Yani, siz bahar mısınız? Kalbime girin desem ruhuma damlar mısınız? Kirpiklerinizden aşağı sarkıp dursam, akşam eve gitmesem, “deli mi bu ne” diyip bizi yakar mısınız? Yanağınızdaki ben hiç eskimemiş desem anlar mısınız? Sahi siz ne vakit çiçek açtınız? Yok yok, öyle kirpiklerinizi çatmayınız. Oldum olası alışamadım çatılmış kirpiklere. Afedersiniz ama gaddar bakışlardan da hazzetmem. Meğer ne çok çiçek açmışsınız, yıllar geçmiş kuruyup kalmışsınız. Afedersiniz! Galiba siz bahar değilsiniz! Olamamışsınız!

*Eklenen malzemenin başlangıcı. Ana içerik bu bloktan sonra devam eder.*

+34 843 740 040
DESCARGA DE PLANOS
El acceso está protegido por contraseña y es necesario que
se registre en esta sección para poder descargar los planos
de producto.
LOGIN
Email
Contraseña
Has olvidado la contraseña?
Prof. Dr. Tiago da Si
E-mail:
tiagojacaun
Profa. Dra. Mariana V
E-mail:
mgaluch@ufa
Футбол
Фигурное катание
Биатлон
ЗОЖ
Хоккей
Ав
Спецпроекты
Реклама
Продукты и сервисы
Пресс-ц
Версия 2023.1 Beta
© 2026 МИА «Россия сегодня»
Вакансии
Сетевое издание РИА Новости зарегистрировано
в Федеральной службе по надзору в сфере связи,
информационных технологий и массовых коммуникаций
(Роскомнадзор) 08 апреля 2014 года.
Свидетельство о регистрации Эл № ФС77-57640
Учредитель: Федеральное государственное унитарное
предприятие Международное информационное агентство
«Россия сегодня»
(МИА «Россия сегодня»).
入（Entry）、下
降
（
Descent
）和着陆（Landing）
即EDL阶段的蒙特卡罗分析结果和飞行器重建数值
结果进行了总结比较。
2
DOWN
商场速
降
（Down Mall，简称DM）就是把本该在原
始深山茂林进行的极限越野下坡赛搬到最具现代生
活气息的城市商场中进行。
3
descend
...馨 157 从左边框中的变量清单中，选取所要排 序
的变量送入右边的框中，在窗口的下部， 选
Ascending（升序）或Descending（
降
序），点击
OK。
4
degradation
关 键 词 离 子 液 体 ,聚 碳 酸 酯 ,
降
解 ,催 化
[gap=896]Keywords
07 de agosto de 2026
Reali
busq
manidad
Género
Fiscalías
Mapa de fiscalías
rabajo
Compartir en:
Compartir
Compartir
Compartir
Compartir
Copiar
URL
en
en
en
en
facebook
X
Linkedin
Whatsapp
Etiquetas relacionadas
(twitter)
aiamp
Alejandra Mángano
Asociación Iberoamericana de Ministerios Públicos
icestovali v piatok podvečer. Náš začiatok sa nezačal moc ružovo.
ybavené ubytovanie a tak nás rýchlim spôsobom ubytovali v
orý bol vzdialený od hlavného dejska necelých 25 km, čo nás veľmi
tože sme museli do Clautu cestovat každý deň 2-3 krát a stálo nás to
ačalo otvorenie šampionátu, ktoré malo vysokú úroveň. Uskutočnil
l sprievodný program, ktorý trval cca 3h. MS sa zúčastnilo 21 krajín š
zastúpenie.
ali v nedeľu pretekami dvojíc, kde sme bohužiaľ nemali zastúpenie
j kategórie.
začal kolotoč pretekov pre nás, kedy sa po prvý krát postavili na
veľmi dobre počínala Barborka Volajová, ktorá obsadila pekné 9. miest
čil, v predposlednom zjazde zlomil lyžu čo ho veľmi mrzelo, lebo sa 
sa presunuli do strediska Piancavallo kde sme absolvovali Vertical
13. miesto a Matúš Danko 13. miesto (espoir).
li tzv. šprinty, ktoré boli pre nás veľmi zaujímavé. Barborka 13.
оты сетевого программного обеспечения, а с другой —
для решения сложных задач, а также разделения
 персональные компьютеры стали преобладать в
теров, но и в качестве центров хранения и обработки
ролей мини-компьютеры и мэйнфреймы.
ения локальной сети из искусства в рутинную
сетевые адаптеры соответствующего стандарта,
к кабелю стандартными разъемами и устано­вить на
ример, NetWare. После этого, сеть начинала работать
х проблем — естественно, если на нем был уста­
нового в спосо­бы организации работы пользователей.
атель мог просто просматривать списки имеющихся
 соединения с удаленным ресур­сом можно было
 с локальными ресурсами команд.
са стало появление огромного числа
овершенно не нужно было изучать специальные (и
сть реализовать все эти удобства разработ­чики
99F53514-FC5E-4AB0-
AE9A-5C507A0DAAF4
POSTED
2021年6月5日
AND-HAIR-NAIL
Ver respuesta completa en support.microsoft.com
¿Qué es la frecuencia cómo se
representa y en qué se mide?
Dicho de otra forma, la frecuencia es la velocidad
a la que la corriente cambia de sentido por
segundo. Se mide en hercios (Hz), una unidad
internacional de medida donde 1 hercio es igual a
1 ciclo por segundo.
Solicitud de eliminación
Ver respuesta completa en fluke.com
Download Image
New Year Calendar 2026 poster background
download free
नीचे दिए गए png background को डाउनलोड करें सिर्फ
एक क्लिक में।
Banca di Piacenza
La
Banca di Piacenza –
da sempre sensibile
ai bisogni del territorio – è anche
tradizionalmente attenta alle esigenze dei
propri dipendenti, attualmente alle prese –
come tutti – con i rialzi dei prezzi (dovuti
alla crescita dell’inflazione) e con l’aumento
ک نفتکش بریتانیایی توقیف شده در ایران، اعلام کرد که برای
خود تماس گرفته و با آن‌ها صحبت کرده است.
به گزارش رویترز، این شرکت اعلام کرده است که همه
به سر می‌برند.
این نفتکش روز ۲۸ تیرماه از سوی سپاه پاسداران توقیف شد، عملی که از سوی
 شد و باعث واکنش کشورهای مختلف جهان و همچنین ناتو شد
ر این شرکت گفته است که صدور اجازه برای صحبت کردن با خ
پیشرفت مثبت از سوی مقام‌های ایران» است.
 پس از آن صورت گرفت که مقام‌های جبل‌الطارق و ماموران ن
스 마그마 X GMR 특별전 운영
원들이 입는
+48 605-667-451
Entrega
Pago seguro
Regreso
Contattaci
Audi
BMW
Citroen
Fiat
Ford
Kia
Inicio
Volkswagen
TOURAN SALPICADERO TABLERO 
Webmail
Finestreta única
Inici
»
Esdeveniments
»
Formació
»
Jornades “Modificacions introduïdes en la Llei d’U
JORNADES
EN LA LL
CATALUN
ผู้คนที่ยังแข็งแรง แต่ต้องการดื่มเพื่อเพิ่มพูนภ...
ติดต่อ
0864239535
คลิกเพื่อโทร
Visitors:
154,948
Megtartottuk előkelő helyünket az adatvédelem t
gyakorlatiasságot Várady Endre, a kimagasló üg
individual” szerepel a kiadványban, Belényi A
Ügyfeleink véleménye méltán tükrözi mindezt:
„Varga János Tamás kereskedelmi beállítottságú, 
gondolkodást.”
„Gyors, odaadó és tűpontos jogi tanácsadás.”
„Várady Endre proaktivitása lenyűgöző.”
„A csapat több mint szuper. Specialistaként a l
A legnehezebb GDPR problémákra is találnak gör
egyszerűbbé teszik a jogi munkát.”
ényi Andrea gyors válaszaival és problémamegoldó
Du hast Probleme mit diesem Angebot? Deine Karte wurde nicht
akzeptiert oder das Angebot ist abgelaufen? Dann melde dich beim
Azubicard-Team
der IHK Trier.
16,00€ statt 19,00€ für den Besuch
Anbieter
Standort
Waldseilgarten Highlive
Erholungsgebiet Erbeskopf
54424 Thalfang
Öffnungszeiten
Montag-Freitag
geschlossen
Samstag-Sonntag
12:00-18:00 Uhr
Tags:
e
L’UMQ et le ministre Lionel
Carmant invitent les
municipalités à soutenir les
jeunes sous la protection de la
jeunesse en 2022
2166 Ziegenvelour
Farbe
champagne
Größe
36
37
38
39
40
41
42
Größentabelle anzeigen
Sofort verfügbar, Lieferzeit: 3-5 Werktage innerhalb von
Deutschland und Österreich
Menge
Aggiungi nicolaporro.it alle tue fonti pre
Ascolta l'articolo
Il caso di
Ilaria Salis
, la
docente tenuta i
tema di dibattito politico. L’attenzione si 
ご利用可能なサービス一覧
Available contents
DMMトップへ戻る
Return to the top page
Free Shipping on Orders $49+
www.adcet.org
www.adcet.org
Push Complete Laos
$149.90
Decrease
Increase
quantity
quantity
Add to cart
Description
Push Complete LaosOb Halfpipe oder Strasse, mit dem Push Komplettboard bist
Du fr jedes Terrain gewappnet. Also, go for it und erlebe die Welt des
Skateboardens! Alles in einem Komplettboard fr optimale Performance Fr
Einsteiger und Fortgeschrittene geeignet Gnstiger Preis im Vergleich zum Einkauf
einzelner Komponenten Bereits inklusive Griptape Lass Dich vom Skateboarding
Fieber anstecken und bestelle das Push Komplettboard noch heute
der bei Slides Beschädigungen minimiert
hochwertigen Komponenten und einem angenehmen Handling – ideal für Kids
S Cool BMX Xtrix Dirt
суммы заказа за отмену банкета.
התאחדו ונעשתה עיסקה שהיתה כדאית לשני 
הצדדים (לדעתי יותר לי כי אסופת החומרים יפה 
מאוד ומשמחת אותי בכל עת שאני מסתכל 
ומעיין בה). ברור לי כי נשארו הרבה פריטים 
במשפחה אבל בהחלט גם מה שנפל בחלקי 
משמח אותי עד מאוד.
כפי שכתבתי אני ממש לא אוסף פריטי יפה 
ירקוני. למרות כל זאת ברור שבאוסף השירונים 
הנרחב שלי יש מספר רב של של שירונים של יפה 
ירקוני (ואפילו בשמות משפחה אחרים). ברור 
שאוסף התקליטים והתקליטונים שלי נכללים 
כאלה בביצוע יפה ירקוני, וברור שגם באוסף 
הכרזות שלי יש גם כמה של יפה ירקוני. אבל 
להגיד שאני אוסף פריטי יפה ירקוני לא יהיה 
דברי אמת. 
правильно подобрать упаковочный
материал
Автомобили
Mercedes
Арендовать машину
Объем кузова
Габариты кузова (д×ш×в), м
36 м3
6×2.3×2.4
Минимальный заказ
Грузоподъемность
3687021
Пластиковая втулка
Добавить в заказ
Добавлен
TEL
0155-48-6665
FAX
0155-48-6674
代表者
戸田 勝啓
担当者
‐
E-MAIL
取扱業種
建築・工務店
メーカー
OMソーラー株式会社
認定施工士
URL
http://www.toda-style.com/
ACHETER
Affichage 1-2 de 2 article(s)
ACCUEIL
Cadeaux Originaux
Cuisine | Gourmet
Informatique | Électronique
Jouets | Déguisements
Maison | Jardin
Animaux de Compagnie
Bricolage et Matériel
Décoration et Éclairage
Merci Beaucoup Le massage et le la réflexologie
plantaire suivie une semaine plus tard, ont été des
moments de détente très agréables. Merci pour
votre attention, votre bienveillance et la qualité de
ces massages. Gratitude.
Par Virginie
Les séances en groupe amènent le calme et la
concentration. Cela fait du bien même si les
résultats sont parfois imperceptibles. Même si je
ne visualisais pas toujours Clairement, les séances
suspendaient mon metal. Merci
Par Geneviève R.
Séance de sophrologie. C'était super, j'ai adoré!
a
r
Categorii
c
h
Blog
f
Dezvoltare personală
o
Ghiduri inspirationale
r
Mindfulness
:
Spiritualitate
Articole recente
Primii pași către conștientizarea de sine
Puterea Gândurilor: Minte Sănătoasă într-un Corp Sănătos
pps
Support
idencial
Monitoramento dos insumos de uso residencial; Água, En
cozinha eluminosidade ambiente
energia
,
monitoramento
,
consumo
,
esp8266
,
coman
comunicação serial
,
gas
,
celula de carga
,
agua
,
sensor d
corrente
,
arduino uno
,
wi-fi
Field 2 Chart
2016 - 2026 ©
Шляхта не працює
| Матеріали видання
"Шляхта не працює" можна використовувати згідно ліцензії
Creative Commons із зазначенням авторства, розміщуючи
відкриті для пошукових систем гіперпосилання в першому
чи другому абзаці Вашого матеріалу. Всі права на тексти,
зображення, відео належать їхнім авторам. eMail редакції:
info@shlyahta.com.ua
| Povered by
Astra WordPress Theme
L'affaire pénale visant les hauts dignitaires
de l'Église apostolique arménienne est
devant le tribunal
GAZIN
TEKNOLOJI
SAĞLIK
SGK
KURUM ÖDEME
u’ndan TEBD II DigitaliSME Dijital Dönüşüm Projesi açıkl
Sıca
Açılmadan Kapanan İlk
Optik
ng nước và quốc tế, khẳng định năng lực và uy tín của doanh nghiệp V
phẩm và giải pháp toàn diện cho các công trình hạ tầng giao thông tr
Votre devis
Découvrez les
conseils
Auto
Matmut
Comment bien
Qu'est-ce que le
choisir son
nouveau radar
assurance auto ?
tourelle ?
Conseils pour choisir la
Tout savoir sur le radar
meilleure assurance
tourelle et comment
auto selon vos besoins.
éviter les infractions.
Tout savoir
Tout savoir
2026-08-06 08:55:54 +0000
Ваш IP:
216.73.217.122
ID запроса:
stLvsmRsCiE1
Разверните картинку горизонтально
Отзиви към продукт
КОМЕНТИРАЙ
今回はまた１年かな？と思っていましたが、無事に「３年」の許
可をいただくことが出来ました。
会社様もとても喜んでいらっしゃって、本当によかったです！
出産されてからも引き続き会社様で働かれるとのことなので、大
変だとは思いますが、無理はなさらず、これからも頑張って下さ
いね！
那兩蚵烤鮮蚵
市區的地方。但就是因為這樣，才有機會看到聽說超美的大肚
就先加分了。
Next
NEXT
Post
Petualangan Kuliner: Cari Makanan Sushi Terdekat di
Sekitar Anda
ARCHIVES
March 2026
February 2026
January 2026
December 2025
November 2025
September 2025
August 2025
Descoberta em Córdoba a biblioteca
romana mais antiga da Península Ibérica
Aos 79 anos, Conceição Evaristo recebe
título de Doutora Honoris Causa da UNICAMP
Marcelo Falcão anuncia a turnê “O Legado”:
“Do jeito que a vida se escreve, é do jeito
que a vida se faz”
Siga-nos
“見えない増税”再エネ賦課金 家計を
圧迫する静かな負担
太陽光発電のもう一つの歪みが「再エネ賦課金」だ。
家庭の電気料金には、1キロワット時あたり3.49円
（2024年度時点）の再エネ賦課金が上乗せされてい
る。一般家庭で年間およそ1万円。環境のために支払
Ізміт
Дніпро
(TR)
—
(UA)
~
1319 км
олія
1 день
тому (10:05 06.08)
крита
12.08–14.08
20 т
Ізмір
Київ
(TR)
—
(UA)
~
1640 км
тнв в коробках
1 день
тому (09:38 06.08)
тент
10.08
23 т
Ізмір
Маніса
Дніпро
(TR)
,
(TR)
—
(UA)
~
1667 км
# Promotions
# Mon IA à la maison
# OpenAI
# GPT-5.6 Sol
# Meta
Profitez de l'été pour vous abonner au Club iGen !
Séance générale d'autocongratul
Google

Bizim baharımızda adı konmamış bir masumiyet vardır. Acı da baksa “kalbi deler geçer, ruhu serinletir” türünden gözleri vardır. Baktığı yeri yıkar, yıkar ama acır, bir daha dönüp bu sefer onarmak için bakar… işte böyle bir vicdanı vardır. Yani siz bu bahsettiğim hususiyetlerden pek uzaksınız. Bizi görünce titremeyecek kadar tuhafsınız. Bu durumda, afedersiniz ama siz bahar değilsiniz! Olamazsınız!